* [ASSIGNMENT]: Give as a JSON list of strings, one string per line and with blank lines omitted, every line from the start of the records through the line containing "Transform your room with AI in seconds.", both ends included.

* [INPUT]:
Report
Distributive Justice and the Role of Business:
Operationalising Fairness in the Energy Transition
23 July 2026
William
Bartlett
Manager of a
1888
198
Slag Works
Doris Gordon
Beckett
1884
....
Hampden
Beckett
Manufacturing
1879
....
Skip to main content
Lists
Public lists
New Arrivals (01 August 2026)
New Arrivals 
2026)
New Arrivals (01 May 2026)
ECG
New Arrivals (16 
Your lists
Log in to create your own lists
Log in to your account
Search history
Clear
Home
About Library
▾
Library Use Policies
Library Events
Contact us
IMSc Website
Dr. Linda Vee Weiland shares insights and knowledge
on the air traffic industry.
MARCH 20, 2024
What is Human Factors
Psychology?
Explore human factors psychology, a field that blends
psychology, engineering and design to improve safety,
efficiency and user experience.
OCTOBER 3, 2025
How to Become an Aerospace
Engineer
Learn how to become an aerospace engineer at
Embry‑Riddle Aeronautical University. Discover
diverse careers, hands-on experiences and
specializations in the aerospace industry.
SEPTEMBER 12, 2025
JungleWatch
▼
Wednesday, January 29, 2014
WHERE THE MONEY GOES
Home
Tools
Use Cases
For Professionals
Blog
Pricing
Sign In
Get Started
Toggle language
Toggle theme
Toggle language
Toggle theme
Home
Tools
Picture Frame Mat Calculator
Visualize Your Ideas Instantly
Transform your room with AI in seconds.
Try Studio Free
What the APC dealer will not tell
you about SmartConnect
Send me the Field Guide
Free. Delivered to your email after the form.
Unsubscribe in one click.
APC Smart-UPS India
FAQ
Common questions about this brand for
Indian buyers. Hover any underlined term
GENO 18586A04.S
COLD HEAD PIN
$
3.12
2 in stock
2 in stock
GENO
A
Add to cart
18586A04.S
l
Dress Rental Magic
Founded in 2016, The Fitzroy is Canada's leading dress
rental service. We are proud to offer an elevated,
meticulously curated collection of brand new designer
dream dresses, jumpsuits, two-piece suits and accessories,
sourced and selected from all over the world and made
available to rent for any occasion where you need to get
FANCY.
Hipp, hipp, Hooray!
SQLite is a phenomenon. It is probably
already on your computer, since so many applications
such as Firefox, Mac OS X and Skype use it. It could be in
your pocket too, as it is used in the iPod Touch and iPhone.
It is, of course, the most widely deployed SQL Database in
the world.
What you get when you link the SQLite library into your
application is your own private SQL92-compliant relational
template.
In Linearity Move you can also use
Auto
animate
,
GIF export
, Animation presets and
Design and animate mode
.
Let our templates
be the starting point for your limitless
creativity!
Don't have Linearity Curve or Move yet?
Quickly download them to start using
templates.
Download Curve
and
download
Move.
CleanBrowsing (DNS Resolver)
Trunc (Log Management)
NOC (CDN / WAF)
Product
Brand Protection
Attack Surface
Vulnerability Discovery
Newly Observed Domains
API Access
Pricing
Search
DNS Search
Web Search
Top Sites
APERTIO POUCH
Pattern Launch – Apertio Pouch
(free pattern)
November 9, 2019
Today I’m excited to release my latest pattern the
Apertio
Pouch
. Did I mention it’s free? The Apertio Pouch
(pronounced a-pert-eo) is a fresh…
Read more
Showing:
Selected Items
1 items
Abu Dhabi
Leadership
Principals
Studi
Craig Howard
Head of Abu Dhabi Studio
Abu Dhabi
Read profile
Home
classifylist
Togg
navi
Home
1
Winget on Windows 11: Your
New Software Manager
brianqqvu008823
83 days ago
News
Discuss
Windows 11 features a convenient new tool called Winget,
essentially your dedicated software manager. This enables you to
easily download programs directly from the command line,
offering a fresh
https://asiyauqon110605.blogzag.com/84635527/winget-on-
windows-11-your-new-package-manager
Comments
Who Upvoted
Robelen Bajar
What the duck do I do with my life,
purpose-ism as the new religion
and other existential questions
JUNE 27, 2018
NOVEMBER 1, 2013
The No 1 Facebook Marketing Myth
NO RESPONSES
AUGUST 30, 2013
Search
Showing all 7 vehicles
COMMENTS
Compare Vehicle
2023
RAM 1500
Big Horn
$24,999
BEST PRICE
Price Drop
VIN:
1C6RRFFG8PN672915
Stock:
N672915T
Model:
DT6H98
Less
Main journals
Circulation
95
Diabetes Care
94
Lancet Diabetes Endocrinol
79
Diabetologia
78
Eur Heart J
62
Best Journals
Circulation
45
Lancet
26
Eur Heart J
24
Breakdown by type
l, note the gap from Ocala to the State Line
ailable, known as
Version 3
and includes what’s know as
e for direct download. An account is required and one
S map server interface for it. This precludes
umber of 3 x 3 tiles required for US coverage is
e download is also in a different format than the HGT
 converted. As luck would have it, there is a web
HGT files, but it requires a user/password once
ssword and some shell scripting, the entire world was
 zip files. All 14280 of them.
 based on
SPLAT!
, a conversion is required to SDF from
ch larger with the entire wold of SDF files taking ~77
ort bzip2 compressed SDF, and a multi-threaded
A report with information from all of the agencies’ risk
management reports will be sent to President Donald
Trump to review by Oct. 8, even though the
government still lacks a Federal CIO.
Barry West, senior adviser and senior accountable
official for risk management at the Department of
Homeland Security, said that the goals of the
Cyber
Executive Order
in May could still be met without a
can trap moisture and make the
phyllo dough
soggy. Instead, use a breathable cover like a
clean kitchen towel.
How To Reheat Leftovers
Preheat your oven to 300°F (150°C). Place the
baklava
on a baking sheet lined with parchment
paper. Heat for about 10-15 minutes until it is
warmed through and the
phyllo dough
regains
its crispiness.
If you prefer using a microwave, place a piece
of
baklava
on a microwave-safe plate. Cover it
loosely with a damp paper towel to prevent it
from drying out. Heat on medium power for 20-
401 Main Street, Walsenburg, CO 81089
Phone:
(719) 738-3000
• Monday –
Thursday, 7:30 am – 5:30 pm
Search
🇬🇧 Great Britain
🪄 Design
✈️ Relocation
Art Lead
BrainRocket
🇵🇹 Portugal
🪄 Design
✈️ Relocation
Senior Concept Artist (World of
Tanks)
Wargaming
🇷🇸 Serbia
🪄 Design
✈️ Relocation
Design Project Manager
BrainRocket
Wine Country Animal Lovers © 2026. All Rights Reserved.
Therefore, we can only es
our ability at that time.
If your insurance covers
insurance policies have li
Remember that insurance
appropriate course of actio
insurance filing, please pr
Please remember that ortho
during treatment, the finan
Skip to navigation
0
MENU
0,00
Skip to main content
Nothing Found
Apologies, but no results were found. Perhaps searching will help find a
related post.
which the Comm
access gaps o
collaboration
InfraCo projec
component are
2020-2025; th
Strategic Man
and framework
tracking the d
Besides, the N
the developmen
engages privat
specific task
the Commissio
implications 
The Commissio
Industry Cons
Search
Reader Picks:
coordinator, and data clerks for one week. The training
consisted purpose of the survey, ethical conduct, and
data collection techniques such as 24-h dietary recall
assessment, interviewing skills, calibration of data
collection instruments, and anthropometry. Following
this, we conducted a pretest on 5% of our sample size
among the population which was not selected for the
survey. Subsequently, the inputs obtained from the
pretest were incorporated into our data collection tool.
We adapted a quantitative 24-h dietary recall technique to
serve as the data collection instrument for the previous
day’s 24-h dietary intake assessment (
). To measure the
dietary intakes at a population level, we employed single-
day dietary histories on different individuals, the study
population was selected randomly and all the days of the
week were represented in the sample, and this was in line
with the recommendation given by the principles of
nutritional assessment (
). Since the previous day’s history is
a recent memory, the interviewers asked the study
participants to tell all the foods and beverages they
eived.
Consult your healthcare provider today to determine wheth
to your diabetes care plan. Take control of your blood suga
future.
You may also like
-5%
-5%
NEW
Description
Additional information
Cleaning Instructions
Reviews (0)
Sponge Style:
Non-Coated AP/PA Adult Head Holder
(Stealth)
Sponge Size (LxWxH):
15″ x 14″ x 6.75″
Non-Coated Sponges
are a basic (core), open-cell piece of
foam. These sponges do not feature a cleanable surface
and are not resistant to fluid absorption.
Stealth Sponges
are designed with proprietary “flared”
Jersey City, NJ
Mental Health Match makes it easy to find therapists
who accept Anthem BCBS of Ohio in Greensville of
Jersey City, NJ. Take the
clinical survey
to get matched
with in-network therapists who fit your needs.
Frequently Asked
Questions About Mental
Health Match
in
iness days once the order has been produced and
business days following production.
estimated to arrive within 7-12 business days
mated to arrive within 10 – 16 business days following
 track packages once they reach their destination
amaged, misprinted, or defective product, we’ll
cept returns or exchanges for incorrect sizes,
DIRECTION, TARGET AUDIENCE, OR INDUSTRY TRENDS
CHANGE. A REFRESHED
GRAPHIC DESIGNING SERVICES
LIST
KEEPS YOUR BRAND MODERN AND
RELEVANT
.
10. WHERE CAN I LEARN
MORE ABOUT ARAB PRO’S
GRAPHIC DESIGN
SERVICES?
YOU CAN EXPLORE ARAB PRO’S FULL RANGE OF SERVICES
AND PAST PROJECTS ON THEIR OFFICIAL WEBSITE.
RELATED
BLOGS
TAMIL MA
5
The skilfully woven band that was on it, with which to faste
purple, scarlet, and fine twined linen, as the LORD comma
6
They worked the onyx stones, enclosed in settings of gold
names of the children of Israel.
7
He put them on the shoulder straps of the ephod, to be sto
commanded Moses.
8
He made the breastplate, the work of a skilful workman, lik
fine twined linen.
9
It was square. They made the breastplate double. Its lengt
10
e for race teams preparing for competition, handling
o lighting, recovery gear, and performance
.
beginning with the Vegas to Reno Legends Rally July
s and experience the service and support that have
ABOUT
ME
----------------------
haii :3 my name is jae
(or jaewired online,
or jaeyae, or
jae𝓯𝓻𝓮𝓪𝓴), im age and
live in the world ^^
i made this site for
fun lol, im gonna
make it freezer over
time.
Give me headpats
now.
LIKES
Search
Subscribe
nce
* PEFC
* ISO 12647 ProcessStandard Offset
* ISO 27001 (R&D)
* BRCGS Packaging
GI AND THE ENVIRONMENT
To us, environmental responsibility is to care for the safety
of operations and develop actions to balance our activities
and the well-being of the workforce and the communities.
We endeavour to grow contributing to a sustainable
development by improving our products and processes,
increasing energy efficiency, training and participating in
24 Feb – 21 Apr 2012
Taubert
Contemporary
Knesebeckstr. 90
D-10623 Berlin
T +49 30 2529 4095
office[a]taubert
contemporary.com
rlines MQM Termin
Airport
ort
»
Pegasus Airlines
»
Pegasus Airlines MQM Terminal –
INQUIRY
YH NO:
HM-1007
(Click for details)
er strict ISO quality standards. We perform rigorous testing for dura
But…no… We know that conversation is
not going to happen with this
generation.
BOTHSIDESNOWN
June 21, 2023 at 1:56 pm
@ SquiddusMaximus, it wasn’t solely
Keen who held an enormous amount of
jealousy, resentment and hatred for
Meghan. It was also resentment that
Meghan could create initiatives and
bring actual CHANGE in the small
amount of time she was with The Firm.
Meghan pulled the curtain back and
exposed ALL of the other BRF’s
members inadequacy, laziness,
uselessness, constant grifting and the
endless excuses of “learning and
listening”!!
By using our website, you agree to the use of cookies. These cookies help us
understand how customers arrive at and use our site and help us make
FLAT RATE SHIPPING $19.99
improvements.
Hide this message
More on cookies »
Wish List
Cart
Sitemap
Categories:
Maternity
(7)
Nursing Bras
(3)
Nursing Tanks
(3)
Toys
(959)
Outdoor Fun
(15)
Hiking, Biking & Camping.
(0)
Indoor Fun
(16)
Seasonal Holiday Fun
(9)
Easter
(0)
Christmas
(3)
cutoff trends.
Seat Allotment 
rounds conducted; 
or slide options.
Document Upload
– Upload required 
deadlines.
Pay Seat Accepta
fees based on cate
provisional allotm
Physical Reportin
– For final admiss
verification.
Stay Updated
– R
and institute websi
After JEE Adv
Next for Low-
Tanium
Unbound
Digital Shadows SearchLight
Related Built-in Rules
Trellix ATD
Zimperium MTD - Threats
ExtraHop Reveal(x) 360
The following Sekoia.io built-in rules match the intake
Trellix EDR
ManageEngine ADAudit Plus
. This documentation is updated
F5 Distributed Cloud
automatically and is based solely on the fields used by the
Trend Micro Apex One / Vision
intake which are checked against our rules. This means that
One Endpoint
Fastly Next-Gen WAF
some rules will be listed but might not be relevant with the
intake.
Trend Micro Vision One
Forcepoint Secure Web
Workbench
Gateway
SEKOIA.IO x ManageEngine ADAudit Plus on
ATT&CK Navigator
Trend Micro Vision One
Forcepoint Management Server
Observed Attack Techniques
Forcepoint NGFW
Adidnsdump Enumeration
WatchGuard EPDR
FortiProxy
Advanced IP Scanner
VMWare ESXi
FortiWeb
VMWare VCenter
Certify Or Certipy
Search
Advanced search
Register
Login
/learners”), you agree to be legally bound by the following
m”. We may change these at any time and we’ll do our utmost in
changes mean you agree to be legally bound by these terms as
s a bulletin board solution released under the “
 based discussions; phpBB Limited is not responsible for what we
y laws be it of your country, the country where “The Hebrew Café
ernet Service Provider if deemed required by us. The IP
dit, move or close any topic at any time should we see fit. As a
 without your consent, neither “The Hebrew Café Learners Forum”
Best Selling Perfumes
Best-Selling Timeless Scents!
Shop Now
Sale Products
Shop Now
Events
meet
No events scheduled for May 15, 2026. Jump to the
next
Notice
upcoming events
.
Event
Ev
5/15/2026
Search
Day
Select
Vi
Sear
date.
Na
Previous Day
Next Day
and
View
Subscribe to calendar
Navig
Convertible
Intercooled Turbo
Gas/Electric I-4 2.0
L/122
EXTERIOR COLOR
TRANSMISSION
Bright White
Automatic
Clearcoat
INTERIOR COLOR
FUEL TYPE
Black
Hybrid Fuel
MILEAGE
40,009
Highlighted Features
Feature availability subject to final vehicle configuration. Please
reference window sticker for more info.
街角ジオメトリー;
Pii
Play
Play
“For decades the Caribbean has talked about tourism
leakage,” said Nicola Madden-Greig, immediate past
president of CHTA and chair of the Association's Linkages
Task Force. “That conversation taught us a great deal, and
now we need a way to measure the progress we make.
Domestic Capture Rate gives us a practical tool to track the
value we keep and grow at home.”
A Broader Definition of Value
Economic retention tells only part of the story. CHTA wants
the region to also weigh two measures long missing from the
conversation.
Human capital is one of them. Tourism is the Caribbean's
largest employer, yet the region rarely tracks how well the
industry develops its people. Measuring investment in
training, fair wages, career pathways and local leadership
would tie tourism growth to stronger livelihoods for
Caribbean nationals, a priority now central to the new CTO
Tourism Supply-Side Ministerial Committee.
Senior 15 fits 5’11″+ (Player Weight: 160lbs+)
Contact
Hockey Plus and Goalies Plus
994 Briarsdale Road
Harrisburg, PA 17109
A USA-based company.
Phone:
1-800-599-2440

* [ANSWER FOR THIS EXERCISE]:
[
  "Report",
  "Distributive Justice and the Role of Business:",
  "Operationalising Fairness in the Energy Transition",
  "23 July 2026",
  "William",
  "Bartlett",
  "Manager of a",
  "1888",
  "198",
  "Slag Works",
  "Doris Gordon",
  "Beckett",
  "1884",
  "....",
  "Hampden",
  "Beckett",
  "Manufacturing",
  "1879",
  "....",
  "Skip to main content",
  "Lists",
  "Public lists",
  "New Arrivals (01 August 2026)",
  "New Arrivals ",
  "2026)",
  "New Arrivals (01 May 2026)",
  "ECG",
  "New Arrivals (16 ",
  "Your lists",
  "Log in to create your own lists",
  "Log in to your account",
  "Search history",
  "Clear",
  "Home",
  "About Library",
  "▾",
  "Library Use Policies",
  "Library Events",
  "Contact us",
  "IMSc Website",
  "Dr. Linda Vee Weiland shares insights and knowledge",
  "on the air traffic industry.",
  "MARCH 20, 2024",
  "What is Human Factors",
  "Psychology?",
  "Explore human factors psychology, a field that blends",
  "psychology, engineering and design to improve safety,",
  "efficiency and user experience.",
  "OCTOBER 3, 2025",
  "How to Become an Aerospace",
  "Engineer",
  "Learn how to become an aerospace engineer at",
  "Embry‑Riddle Aeronautical University. Discover",
  "diverse careers, hands-on experiences and",
  "specializations in the aerospace industry.",
  "SEPTEMBER 12, 2025",
  "JungleWatch",
  "▼",
  "Wednesday, January 29, 2014",
  "WHERE THE MONEY GOES",
  "Home",
  "Tools",
  "Use Cases",
  "For Professionals",
  "Blog",
  "Pricing",
  "Sign In",
  "Get Started",
  "Toggle language",
  "Toggle theme",
  "Toggle language",
  "Toggle theme",
  "Home",
  "Tools",
  "Picture Frame Mat Calculator",
  "Visualize Your Ideas Instantly",
  "Transform your room with AI in seconds."
]